[TASK BRIEF] Pull out every line of the listing below where "events" appears.

[EXTRACTED RECORDS]

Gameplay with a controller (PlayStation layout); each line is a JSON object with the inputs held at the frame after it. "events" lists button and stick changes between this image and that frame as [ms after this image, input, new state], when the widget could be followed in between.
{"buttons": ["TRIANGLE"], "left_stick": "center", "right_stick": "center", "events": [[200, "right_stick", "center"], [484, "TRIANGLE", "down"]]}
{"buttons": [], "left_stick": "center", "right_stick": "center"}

* * *

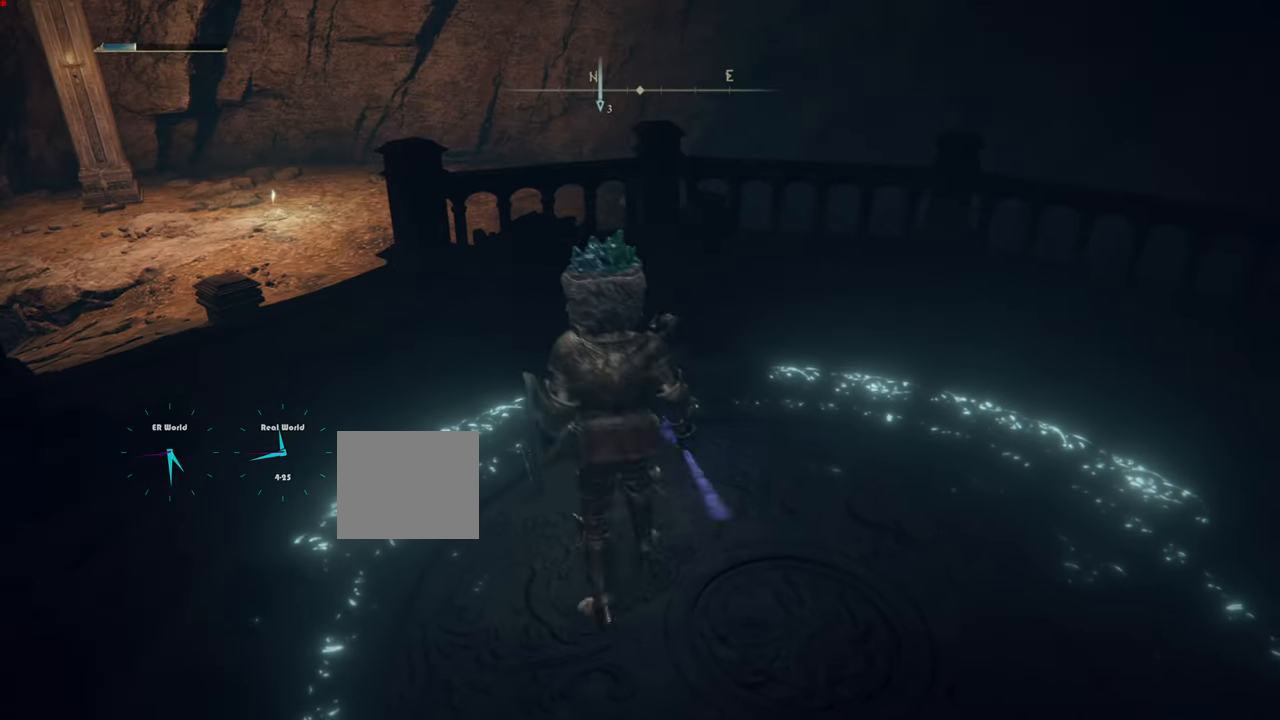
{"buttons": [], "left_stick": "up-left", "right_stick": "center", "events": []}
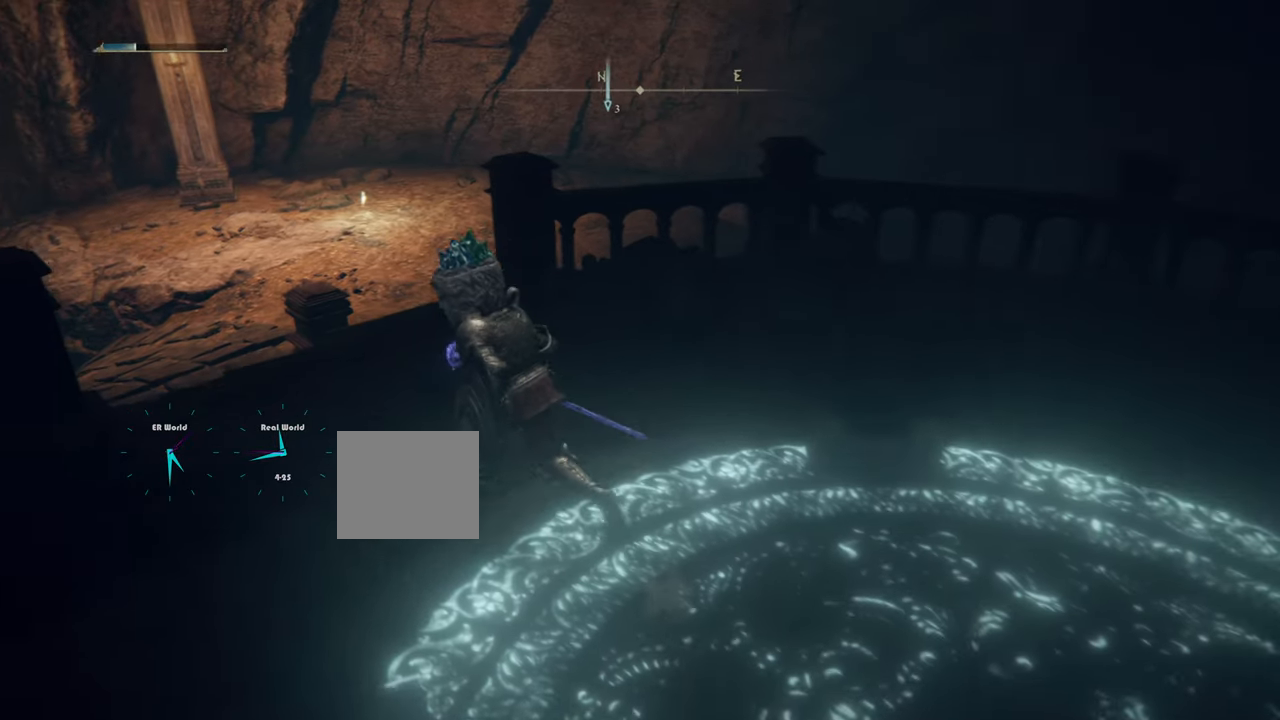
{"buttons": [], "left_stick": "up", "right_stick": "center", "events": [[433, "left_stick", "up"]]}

[WRITTEN ANSWER]
Gameplay with a controller (PlayStation layout); each line is a JSON object with the inputs held at the frame after it. "events" lists button and stick changes between this image and that frame as [ms after this image, input, new state], when the widget could be followed in between.
{"buttons": ["TRIANGLE"], "left_stick": "center", "right_stick": "center", "events": [[200, "right_stick", "center"], [484, "TRIANGLE", "down"]]}
{"buttons": [], "left_stick": "up-left", "right_stick": "center", "events": []}
{"buttons": [], "left_stick": "up", "right_stick": "center", "events": [[433, "left_stick", "up"]]}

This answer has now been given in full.